The Senator said that the basis of the redress programme - according to Minister for Children Roderic O’Gorman - was “that if we throw the baby out with the bathwater we’re going to be left with nothing. First of all we have the Tracing and the Adoption Bill, that’s definitely going to go through our Houses before the summer, is the redress scheme not based on false information?
“Roderic said at the time he would establish all of the testimonies in an archive itself so that they would sit alongside [the report]. That’s not enough anymore. It isn’t enough anymore because the redress scheme is our only way because we’ve screwed up every other opportunity that we’ve had to give these women their voice, it’s the only way that we can show how we are really sorry as a State for what we put those women through for generations.”
Separately, executive director of Amnesty International Ireland Colm O’Gorman said the report is so “fundamentally flawed” that it can not be defended by Government. He said it is an impediment to truth, justice and at points, harms survivors.
“The right to truth is a critical component of survivors’ right to redress. Without full truth, justice will be impossible,” Mr O’Gorman said.
“We wrote to the Taoiseach and Minister O’Gorman in April expressing concern at the serious gaps in the information uncovered by the Commission in its final report, the findings made and their analysis. We noted that many of the Commission’s conclusions are contradicted by survivor testimonies to the Confidential Committee. Recent comments that this evidence was effectively disregarded are shocking. This would be a betrayal of all those who give evidence to the Confidential Committee.”
“This report is far from a full and comprehensive account of what happened to women and children in these institutions,” he added.
The Association of Mixed Race Irish (AMRI), which has campaigned for survivors of mother and baby homes, said it was deeply disappointed by Prof Daly’s decision to giver her first public talk on the report at Oxford University, instead of to survivors, and questioned the commission’s methodology.
“This was highly insensitive and disrespectful, especially given the number of unanswered questions that survivors and adopted people still have today.

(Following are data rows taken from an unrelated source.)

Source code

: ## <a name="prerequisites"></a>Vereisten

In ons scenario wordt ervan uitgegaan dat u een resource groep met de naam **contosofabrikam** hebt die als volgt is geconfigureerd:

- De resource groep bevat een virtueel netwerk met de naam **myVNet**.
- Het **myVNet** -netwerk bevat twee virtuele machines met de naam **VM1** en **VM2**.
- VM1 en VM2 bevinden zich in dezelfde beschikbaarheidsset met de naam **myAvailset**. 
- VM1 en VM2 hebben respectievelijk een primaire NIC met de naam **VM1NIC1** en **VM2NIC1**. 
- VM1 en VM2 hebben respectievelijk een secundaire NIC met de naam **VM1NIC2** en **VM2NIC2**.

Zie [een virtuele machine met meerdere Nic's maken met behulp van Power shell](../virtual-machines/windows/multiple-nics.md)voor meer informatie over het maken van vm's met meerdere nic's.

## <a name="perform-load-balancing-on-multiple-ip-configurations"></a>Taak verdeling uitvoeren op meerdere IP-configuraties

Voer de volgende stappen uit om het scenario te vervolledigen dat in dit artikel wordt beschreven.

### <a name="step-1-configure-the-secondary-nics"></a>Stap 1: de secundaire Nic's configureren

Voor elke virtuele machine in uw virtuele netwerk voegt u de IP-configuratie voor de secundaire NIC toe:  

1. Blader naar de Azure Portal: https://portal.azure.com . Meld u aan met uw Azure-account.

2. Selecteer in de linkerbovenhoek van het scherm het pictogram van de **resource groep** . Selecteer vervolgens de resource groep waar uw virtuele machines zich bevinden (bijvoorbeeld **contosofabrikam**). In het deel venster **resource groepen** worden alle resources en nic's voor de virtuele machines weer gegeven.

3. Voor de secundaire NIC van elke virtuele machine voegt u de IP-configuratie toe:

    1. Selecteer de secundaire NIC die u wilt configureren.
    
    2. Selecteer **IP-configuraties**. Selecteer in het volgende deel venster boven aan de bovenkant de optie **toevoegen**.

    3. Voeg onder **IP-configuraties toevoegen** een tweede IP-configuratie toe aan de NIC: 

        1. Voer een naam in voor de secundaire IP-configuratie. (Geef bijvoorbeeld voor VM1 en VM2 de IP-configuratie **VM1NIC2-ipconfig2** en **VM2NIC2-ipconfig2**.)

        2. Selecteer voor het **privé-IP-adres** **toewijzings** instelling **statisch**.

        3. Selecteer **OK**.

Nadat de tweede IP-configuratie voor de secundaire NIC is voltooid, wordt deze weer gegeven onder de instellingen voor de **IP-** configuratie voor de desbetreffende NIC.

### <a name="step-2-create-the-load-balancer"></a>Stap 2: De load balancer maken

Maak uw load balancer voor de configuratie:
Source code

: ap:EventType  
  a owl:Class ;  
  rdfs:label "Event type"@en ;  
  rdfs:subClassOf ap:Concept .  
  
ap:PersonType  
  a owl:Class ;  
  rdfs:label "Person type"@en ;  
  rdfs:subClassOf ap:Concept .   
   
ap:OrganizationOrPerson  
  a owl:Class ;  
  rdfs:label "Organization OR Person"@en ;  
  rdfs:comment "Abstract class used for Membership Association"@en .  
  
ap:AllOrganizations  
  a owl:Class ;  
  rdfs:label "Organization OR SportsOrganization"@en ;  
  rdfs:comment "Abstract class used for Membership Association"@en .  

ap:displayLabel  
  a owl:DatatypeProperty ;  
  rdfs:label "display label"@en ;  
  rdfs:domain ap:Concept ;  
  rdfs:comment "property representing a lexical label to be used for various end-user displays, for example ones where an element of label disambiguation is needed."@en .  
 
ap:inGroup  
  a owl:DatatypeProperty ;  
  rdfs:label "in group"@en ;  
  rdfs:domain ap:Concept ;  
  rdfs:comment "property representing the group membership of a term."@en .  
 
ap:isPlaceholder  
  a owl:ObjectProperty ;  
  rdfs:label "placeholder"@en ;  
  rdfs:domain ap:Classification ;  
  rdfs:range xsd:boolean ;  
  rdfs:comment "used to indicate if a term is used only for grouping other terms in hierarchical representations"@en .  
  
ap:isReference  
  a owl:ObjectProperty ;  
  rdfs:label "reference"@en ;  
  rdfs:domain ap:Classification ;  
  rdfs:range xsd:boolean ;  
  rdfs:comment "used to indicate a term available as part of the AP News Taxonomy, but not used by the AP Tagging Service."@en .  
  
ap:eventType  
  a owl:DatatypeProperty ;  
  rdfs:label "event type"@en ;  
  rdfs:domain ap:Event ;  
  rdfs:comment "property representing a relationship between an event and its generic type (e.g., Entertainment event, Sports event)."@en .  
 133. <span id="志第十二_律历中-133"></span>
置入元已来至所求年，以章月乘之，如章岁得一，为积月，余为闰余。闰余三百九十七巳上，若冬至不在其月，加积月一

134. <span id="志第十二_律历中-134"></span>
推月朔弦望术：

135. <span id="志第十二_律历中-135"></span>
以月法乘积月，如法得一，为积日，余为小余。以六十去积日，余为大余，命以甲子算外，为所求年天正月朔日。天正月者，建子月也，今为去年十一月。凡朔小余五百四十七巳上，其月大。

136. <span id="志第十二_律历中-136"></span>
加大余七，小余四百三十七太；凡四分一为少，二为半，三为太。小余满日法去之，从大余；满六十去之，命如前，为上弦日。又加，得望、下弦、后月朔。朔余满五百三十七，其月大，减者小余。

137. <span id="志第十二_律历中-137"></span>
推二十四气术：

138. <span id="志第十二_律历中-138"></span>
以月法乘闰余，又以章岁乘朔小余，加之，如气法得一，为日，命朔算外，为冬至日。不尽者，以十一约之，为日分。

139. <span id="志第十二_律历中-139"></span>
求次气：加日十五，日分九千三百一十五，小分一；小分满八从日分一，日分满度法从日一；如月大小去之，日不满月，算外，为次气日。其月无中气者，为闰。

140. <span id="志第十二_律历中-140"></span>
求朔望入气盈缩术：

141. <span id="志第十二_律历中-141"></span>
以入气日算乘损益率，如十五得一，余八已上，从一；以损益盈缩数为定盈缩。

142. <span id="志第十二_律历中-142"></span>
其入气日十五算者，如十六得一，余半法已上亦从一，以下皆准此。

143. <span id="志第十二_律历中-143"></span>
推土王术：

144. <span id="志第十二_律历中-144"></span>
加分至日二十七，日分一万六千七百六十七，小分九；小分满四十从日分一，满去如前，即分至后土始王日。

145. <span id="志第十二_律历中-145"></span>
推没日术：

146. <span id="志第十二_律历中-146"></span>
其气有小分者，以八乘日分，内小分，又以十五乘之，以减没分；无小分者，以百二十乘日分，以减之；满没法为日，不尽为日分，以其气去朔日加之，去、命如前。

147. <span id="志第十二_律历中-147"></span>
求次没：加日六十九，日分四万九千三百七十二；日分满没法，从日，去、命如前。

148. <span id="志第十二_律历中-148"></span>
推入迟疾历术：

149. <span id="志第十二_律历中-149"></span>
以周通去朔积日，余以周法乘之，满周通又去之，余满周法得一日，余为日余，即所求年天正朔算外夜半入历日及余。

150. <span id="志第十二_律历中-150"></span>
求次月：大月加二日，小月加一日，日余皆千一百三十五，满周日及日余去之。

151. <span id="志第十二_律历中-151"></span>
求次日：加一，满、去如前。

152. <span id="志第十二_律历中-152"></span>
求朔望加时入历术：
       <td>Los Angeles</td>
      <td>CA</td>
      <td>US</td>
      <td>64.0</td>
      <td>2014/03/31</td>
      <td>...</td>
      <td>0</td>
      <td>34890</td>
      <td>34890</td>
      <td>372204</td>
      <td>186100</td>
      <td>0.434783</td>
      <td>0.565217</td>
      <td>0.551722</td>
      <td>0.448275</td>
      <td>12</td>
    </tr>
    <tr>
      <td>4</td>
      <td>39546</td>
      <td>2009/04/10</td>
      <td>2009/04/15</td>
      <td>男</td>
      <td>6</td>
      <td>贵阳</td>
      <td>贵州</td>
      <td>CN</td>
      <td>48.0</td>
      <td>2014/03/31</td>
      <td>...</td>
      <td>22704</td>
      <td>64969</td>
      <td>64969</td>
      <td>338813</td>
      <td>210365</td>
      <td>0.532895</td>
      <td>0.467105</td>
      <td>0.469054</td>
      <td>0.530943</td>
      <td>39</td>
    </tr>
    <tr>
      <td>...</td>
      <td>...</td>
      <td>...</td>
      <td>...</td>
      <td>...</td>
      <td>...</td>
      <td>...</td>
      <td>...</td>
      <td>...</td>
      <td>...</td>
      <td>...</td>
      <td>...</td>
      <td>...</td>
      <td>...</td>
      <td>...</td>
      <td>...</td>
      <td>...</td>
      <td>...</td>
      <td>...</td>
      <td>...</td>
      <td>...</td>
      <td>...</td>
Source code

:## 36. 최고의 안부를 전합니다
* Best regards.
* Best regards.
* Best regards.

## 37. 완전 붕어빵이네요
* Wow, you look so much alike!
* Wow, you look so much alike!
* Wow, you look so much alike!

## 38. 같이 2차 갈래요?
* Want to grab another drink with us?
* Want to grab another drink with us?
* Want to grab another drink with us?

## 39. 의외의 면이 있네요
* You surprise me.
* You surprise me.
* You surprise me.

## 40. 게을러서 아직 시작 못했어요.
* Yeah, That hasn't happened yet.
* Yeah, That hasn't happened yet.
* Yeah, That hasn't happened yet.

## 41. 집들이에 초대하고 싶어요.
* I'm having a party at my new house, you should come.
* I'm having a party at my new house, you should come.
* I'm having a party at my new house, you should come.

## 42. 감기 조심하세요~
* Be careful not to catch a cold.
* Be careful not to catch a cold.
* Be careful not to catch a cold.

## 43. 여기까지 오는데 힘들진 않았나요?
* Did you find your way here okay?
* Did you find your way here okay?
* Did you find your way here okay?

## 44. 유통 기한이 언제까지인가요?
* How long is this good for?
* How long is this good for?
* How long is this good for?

“It is important to note Professors Mary Daly’s comments that evidence given by survivors to the Confidential Committee did not inform the final conclusions and findings in the Report, as this evidence was not given under oath. AMRI is concerned at this revelation which explains the obvious contradictions in the Report between the conclusions and the evidence given by survivors.
“We do not believe that any investigations into “systemic” abuses can be properly carried out without including all the evidence and testimony provided by survivors and adopted people. In our view this was a significant flaw in the investigative process and leaves many more unanswered questions.
“AMRI has always rejected the Reports final conclusion that there was no systemic racism. This new revelation further strengthens our position on the validity and credibility of this conclusion.”